Personal information
- Born: January 17, 1966 Rahden, Germany
- Died: July 22, 2024 (aged 58) Biel, Switzerland

Chess career
- Country: Germany (until 2021) Isle of Man (after 2021)
- Title: International Master (2005)
- Peak rating: 2419 (January 2006)

= Dietmar Kolbus =

German chess player (1966–2024)

Dietmar Kolbus (January 17, 1966 - July 22, 2024) was a German chess player who resided in and played for Germany and the Isle of Man.

==Chess career==
Kolbus moved to Trier in the 1980s to study computer science, and also joined the SG Trier Bundesliga Chess Team. He later sponsored the team, moving them into the 4NCL.

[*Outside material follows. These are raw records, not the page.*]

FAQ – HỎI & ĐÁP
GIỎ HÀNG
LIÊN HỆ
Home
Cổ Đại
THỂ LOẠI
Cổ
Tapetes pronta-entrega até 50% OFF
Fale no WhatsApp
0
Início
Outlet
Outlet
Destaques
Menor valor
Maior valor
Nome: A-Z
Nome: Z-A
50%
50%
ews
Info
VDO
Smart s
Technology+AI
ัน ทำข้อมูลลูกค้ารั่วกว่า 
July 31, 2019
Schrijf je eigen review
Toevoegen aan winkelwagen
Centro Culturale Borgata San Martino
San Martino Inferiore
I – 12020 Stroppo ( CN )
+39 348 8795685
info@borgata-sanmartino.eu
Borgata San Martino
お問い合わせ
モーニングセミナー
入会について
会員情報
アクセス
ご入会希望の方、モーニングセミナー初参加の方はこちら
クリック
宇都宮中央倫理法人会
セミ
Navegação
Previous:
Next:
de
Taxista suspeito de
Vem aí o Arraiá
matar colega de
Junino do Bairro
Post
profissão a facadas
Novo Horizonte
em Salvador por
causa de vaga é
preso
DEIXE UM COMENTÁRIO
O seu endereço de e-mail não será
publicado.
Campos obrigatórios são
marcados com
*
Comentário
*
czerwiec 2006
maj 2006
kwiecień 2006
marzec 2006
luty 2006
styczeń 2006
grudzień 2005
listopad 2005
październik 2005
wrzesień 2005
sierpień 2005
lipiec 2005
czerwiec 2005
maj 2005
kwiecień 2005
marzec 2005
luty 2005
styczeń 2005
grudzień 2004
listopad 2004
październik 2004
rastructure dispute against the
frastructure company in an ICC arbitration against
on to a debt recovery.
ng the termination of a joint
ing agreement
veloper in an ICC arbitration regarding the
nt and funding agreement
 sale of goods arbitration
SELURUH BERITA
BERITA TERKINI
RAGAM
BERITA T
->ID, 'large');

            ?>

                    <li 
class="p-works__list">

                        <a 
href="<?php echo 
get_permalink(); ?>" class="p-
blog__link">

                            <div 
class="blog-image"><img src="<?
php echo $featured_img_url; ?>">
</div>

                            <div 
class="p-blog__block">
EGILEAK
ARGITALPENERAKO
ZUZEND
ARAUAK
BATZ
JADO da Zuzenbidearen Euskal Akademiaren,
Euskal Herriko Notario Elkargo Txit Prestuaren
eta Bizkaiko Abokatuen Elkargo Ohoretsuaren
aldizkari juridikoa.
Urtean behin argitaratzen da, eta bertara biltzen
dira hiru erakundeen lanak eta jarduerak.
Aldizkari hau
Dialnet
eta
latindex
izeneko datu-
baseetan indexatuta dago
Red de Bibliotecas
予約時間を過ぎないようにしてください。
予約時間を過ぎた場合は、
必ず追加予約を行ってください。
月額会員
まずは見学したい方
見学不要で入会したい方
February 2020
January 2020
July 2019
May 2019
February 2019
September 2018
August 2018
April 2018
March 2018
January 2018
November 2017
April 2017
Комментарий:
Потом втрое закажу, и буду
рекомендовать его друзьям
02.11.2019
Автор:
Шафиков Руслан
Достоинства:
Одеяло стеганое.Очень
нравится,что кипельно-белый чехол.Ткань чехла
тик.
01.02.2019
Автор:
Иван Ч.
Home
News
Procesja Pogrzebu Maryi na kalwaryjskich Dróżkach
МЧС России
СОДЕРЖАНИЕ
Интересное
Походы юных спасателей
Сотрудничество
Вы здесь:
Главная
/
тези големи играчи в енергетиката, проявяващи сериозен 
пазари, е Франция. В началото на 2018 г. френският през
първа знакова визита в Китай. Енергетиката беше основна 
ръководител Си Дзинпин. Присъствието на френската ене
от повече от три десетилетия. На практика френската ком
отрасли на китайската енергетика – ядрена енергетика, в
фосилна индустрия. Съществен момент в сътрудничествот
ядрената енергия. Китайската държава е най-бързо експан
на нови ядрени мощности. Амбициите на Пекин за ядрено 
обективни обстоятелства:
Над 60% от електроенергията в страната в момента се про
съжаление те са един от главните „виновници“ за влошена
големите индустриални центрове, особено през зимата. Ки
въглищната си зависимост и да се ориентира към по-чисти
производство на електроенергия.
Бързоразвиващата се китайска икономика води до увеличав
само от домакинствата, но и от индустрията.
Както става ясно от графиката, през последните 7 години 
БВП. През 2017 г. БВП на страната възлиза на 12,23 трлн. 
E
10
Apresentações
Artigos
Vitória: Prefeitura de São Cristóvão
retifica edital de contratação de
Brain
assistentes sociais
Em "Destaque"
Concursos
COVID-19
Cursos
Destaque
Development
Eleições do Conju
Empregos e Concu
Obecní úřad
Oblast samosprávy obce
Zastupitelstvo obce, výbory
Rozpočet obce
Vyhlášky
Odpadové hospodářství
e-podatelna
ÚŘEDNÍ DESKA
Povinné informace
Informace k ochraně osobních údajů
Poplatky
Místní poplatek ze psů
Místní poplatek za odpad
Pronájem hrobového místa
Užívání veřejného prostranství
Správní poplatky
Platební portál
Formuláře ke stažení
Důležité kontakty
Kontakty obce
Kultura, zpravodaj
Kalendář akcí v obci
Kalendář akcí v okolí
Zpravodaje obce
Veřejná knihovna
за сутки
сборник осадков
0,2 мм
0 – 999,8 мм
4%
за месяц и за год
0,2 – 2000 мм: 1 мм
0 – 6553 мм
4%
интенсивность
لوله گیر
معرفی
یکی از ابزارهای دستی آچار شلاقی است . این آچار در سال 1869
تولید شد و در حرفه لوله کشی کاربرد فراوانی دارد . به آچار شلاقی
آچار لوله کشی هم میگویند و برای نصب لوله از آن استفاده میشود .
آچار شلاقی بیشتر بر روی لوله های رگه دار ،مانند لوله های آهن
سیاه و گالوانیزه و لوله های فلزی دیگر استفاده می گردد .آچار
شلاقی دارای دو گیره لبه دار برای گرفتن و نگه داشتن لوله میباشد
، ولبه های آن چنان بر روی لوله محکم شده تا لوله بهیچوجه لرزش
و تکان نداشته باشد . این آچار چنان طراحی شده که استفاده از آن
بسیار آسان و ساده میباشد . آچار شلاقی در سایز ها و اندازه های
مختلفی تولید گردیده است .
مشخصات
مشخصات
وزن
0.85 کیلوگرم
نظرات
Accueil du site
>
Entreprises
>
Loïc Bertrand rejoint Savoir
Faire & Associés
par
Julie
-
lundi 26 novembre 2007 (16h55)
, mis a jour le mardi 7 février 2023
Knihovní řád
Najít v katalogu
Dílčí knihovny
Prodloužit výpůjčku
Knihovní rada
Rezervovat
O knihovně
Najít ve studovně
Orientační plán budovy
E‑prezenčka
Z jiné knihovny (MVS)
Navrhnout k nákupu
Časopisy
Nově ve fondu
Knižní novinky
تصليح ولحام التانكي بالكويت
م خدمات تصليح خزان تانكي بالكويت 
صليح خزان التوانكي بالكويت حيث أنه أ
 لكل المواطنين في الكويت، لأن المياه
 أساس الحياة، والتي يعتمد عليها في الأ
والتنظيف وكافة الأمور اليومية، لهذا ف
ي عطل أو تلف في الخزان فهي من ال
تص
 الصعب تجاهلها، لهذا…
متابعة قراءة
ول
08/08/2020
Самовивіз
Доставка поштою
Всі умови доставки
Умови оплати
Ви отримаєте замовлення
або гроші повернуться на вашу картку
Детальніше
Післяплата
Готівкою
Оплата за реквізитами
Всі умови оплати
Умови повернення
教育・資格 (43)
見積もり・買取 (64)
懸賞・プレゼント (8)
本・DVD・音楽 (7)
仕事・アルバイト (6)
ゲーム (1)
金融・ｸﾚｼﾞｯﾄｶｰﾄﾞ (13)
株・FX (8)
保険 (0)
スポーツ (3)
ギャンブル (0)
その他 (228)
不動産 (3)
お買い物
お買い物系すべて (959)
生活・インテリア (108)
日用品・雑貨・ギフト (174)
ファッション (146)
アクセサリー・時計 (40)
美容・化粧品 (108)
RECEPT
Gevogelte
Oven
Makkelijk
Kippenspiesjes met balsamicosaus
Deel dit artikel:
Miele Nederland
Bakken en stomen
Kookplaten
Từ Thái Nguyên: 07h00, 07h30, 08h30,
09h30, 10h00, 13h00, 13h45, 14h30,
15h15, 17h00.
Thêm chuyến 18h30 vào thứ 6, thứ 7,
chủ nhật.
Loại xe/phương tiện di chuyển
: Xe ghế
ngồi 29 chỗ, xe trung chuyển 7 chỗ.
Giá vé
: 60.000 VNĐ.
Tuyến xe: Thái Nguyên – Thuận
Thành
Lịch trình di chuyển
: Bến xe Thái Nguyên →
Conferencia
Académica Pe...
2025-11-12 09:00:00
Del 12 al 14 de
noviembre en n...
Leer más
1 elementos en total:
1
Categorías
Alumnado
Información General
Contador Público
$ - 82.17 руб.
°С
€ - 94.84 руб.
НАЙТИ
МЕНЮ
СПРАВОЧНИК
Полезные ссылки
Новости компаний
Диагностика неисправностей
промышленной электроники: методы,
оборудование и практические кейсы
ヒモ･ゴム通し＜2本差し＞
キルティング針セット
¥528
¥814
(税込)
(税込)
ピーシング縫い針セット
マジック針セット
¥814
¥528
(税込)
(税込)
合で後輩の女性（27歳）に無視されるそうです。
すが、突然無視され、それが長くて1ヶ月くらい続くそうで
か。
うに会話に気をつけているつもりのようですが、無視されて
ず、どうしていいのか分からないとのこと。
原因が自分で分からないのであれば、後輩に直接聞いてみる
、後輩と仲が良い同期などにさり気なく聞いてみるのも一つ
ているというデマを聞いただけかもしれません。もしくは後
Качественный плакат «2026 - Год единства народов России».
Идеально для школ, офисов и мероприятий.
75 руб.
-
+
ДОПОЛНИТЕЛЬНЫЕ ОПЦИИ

In October 2014, Kolbus was defeated by Abhijeet Gupta at the start of the Poker Masters Isle of Man International chess tournament.

Kolbus competed in the FIDE Grand Swiss Tournament 2023, where he was the bottom seed. He managed to hold draws against grandmasters Adhiban Baskaran, Adham Fawzy, and Alexandr Fier.

Kolbus died on July 22, 2024 while playing at the Biel Chess Festival 2024.

==Personal life==
Off the chessboard, he was a programmer for SAP.